*Annotated element listings*
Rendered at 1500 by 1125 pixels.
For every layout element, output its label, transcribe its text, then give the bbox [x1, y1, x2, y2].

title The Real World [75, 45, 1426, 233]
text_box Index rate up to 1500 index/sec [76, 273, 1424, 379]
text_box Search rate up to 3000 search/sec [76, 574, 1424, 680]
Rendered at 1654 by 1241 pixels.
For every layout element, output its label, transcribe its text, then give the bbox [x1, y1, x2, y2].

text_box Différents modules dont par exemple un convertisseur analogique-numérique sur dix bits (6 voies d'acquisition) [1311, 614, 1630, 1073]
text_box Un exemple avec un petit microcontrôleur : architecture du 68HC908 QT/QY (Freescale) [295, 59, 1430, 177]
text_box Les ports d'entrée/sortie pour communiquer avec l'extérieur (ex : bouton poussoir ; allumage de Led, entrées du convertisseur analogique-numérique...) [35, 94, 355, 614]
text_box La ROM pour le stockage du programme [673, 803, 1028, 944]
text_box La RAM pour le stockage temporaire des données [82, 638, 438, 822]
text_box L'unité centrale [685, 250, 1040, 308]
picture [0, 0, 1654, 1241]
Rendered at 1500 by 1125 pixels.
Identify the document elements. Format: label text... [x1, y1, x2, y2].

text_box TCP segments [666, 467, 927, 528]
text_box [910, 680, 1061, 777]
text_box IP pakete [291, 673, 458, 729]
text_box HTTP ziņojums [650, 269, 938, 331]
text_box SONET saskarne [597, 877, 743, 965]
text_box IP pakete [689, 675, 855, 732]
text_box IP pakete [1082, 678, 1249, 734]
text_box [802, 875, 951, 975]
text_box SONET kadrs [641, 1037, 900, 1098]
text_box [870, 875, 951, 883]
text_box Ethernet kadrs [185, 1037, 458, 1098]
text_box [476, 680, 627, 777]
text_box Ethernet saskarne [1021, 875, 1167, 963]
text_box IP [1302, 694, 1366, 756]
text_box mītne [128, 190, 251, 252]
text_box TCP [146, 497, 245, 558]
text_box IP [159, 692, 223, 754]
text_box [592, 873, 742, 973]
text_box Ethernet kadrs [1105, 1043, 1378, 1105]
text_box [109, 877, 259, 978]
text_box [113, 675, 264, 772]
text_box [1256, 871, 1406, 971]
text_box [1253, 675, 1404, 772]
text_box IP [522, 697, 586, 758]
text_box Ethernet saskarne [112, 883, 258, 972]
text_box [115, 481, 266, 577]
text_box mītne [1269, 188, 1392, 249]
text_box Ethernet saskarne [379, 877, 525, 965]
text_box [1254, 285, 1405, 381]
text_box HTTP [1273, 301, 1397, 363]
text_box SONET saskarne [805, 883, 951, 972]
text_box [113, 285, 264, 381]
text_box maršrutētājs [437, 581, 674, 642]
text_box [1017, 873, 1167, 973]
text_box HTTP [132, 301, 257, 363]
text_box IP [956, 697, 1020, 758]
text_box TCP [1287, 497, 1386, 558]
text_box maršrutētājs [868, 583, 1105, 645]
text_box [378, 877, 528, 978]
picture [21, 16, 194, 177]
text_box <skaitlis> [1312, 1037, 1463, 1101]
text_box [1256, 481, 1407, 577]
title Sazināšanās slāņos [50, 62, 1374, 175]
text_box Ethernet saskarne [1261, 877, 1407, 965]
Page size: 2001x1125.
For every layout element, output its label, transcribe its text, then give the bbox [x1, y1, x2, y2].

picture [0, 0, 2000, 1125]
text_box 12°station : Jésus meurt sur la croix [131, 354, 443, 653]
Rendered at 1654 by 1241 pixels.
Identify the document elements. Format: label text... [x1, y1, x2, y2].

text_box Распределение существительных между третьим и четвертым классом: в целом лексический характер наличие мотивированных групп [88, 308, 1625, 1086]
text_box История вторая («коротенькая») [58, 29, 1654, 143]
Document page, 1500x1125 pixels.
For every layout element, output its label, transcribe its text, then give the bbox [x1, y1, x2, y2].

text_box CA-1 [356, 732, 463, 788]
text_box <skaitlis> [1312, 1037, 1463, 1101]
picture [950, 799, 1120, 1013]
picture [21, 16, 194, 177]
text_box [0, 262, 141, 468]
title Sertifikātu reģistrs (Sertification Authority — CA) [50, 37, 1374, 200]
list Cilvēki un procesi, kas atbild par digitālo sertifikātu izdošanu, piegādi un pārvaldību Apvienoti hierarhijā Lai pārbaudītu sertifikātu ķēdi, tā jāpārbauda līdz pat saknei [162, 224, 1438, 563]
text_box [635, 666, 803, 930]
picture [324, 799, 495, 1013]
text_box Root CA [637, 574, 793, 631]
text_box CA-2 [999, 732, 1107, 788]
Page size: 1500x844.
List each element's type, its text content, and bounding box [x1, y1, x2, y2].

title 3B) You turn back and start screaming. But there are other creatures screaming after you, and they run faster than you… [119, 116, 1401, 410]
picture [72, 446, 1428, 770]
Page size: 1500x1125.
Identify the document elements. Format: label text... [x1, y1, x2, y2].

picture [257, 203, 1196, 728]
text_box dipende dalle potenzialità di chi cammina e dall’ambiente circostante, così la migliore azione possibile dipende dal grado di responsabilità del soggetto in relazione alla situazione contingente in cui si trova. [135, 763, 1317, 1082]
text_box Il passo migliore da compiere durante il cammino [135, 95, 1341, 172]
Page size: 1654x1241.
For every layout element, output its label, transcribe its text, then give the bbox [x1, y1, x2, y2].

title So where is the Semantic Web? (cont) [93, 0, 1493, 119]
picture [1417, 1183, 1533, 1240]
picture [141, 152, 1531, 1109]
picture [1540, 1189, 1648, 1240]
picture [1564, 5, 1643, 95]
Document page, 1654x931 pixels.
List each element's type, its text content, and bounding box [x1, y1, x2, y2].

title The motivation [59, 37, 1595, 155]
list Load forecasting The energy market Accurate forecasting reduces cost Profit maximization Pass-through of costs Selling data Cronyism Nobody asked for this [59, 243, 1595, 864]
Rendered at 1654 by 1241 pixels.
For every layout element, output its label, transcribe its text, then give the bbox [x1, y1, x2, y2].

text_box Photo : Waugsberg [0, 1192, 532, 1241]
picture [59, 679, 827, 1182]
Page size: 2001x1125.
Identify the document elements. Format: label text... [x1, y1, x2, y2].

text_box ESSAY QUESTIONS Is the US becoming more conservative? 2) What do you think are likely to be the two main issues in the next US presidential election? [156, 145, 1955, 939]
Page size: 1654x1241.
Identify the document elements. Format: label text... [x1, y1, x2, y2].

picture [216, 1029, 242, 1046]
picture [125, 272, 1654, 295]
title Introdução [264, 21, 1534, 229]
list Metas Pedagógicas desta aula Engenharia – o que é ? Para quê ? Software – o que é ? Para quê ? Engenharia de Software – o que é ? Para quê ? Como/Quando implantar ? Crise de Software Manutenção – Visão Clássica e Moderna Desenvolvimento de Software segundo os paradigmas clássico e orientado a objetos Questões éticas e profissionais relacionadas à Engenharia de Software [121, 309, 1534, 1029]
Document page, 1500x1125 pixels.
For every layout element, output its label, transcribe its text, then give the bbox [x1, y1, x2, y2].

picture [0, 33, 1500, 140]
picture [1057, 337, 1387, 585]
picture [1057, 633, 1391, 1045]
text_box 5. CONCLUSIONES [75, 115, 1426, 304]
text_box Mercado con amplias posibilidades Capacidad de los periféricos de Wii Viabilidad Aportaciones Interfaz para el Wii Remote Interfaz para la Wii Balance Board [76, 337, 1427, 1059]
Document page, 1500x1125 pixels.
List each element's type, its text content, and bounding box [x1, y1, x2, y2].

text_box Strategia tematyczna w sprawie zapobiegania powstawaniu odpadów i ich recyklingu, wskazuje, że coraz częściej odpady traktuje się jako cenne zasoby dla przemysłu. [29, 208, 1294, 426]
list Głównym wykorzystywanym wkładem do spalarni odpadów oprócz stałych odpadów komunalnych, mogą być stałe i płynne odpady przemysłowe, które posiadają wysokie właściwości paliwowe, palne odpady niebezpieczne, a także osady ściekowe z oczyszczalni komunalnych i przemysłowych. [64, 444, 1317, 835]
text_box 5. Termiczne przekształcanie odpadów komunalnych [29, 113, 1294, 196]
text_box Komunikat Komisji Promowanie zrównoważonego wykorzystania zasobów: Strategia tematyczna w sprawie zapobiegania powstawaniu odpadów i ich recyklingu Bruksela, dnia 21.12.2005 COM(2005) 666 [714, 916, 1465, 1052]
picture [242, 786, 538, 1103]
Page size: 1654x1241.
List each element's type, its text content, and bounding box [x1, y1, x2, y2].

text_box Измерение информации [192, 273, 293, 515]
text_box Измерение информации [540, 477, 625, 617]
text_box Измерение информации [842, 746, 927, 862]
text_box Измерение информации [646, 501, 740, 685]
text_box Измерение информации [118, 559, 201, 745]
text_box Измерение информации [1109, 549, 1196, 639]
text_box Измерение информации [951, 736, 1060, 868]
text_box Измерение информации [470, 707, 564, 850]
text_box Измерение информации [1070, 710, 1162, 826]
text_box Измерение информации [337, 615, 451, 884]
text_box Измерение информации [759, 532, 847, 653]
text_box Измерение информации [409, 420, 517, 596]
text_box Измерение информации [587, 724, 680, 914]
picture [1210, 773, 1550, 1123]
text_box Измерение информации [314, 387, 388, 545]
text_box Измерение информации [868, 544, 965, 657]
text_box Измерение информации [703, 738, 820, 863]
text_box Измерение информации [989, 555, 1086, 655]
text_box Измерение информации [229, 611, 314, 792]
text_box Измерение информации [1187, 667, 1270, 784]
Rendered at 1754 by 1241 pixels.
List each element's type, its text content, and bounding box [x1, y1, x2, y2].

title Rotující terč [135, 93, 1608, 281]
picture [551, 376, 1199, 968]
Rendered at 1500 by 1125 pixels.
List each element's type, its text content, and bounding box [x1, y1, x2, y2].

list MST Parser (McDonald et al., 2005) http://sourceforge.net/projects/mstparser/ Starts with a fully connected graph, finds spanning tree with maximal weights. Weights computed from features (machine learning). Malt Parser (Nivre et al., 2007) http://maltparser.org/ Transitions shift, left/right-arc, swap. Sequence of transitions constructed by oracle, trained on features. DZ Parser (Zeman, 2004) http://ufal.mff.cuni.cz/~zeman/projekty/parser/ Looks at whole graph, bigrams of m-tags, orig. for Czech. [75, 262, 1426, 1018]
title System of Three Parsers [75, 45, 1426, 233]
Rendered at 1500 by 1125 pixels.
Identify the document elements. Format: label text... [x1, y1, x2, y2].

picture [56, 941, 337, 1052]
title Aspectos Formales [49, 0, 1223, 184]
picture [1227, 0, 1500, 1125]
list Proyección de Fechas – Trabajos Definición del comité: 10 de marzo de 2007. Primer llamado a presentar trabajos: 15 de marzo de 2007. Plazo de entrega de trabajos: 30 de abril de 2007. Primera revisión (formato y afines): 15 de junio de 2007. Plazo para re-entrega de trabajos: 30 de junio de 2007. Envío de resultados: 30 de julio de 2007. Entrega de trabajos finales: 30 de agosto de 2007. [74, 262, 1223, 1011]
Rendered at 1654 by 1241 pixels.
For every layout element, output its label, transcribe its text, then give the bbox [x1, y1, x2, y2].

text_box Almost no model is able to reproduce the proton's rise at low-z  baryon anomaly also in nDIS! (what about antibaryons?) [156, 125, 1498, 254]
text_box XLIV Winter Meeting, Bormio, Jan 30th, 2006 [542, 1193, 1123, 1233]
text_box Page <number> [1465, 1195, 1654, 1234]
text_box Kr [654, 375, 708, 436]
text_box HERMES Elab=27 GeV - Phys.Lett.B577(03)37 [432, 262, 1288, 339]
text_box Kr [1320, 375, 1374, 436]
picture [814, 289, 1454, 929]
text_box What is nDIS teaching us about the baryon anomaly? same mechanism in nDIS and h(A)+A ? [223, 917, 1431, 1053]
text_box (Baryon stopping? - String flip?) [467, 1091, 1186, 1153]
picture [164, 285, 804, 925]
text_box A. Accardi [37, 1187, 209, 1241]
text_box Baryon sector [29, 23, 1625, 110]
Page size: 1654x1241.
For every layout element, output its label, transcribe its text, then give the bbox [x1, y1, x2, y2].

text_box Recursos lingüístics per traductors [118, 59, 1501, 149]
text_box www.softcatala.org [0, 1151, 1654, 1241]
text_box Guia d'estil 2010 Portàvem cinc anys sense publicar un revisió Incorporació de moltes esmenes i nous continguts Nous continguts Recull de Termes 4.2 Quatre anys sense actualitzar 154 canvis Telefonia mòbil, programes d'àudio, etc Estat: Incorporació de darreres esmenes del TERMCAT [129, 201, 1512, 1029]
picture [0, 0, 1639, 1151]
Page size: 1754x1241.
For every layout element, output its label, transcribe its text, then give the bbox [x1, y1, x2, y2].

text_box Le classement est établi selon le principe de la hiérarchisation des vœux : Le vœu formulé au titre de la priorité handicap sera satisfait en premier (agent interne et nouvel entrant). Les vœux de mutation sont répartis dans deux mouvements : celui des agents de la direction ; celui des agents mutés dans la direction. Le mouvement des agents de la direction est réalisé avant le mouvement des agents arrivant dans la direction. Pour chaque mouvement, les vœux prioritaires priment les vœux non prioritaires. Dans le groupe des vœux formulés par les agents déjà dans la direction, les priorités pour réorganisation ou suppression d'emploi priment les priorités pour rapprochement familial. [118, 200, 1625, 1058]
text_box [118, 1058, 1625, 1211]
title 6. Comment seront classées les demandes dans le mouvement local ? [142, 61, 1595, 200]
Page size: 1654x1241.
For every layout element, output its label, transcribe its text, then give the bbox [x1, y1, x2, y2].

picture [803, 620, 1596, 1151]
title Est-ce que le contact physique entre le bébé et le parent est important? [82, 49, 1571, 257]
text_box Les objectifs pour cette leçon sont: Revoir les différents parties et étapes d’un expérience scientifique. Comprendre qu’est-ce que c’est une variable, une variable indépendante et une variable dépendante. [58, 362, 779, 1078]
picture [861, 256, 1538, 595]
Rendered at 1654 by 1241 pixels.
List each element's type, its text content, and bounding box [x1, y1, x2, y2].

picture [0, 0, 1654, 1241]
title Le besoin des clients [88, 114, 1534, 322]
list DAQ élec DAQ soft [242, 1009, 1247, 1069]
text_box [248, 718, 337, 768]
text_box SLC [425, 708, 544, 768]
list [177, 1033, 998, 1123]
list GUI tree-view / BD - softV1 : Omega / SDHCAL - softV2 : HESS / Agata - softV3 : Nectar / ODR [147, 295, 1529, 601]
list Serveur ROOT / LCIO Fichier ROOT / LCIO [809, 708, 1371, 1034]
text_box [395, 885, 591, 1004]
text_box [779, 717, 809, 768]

*Task to complete*
Rename "Page size" to "Canvas size" in the items, from the line holding "Page size: 1500x1125." through the line holding "list Load forecasting", inclusive. Give those lines again with nothing else changed.

*Final answer*
Canvas size: 1500x1125.
Identify the document elements. Format: label text... [x1, y1, x2, y2].

picture [257, 203, 1196, 728]
text_box dipende dalle potenzialità di chi cammina e dall’ambiente circostante, così la migliore azione possibile dipende dal grado di responsabilità del soggetto in relazione alla situazione contingente in cui si trova. [135, 763, 1317, 1082]
text_box Il passo migliore da compiere durante il cammino [135, 95, 1341, 172]
Canvas size: 1654x1241.
For every layout element, output its label, transcribe its text, then give the bbox [x1, y1, x2, y2].

title So where is the Semantic Web? (cont) [93, 0, 1493, 119]
picture [1417, 1183, 1533, 1240]
picture [141, 152, 1531, 1109]
picture [1540, 1189, 1648, 1240]
picture [1564, 5, 1643, 95]
Document page, 1654x931 pixels.
List each element's type, its text content, and bounding box [x1, y1, x2, y2].

title The motivation [59, 37, 1595, 155]
list Load forecasting The energy market Accurate forecasting reduces cost Profit maximization Pass-through of costs Selling data Cronyism Nobody asked for this [59, 243, 1595, 864]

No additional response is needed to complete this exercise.